#### Exercise requirements:
Give back every entry exactly as it is written, but not the pictures.

=== Section Start ===

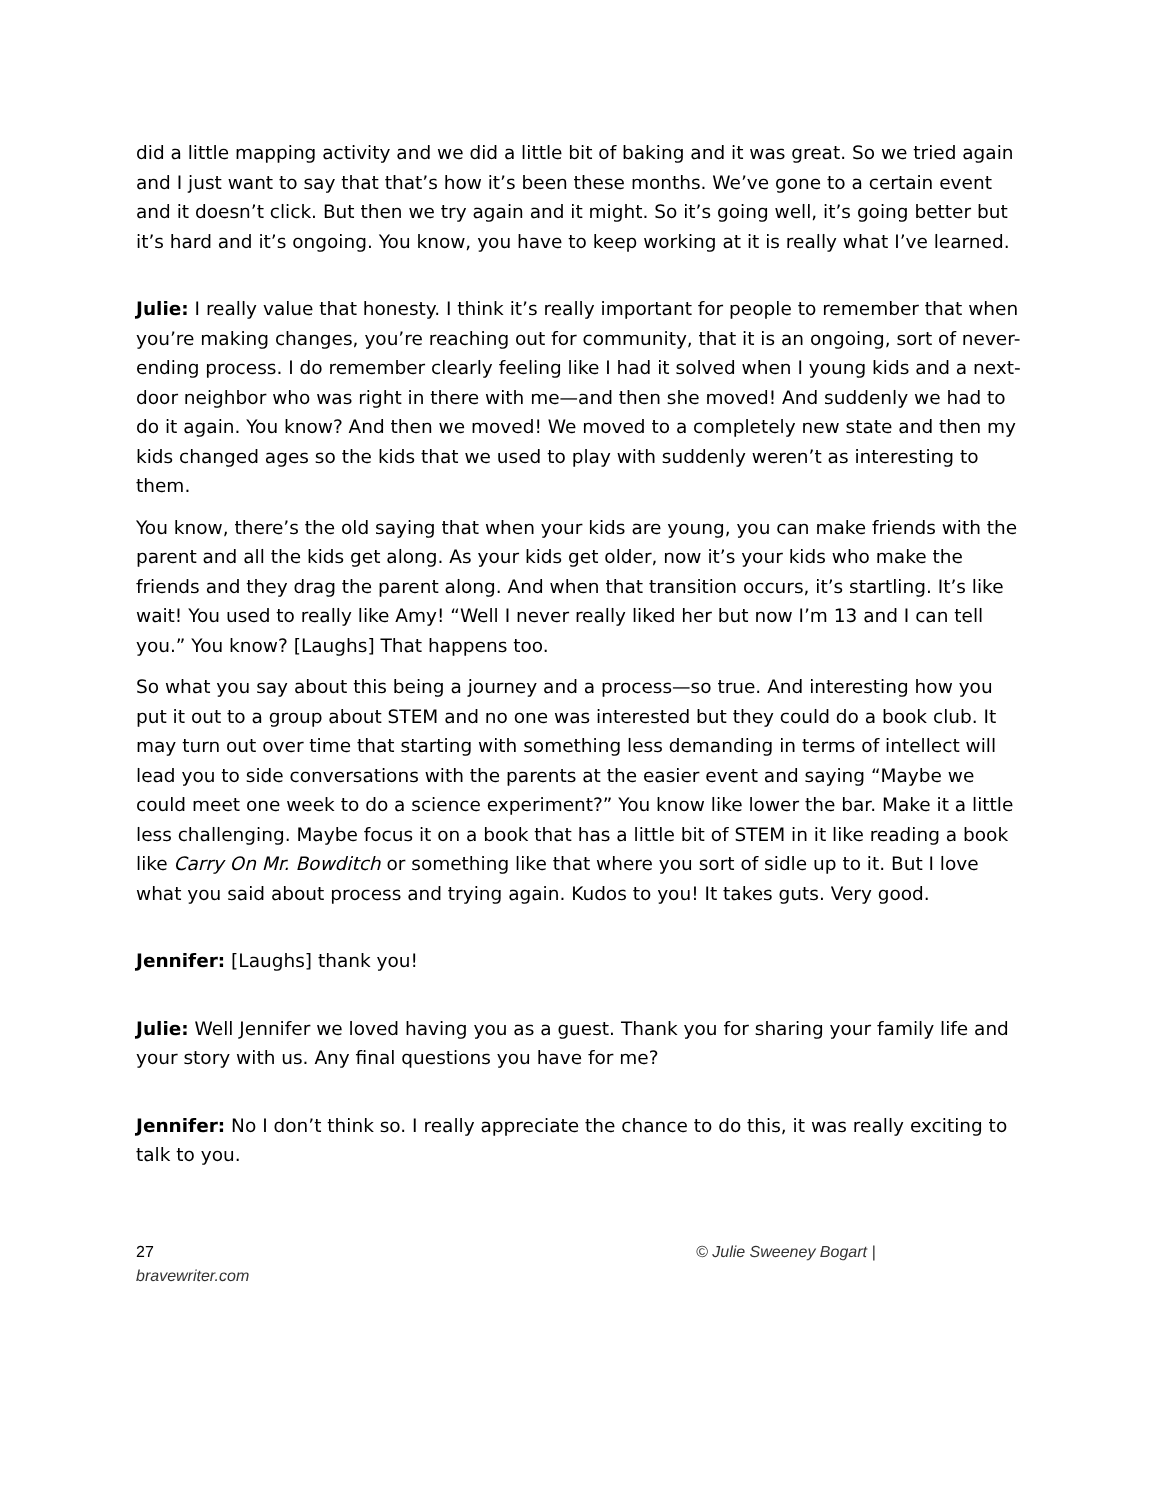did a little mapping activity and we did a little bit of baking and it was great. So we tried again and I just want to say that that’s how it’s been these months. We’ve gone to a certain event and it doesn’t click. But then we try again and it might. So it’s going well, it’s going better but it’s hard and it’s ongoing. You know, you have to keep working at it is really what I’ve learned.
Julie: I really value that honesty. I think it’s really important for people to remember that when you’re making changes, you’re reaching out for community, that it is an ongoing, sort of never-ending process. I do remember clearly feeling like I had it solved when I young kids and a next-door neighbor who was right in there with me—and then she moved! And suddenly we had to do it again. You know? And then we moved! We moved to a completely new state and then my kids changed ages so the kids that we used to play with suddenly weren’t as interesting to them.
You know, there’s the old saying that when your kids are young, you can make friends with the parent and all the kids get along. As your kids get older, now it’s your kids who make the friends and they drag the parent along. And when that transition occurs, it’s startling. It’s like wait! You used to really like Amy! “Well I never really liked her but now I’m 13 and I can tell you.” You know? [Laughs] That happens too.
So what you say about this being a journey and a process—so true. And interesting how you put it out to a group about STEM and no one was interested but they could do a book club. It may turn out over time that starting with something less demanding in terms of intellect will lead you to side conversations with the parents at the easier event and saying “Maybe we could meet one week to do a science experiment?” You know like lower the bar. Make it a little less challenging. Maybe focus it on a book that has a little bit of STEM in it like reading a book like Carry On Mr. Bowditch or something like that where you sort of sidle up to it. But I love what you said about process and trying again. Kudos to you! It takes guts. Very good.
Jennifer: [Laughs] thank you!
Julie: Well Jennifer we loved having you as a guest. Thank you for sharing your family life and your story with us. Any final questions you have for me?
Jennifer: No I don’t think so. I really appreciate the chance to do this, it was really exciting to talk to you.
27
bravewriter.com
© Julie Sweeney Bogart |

=== Section End ===

#### Answer:
did a little mapping activity and we did a little bit of baking and it was great. So we tried again and I just want to say that that’s how it’s been these months. We’ve gone to a certain event and it doesn’t click. But then we try again and it might. So it’s going well, it’s going better but it’s hard and it’s ongoing. You know, you have to keep working at it is really what I’ve learned.
Julie: I really value that honesty. I think it’s really important for people to remember that when you’re making changes, you’re reaching out for community, that it is an ongoing, sort of never-ending process. I do remember clearly feeling like I had it solved when I young kids and a next-door neighbor who was right in there with me—and then she moved! And suddenly we had to do it again. You know? And then we moved! We moved to a completely new state and then my kids changed ages so the kids that we used to play with suddenly weren’t as interesting to them.
You know, there’s the old saying that when your kids are young, you can make friends with the parent and all the kids get along. As your kids get older, now it’s your kids who make the friends and they drag the parent along. And when that transition occurs, it’s startling. It’s like wait! You used to really like Amy! “Well I never really liked her but now I’m 13 and I can tell you.” You know? [Laughs] That happens too.
So what you say about this being a journey and a process—so true. And interesting how you put it out to a group about STEM and no one was interested but they could do a book club. It may turn out over time that starting with something less demanding in terms of intellect will lead you to side conversations with the parents at the easier event and saying “Maybe we could meet one week to do a science experiment?” You know like lower the bar. Make it a little less challenging. Maybe focus it on a book that has a little bit of STEM in it like reading a book like Carry On Mr. Bowditch or something like that where you sort of sidle up to it. But I love what you said about process and trying again. Kudos to you! It takes guts. Very good.
Jennifer: [Laughs] thank you!
Julie: Well Jennifer we loved having you as a guest. Thank you for sharing your family life and your story with us. Any final questions you have for me?
Jennifer: No I don’t think so. I really appreciate the chance to do this, it was really exciting to talk to you.
27
bravewriter.com
© Julie Sweeney Bogart |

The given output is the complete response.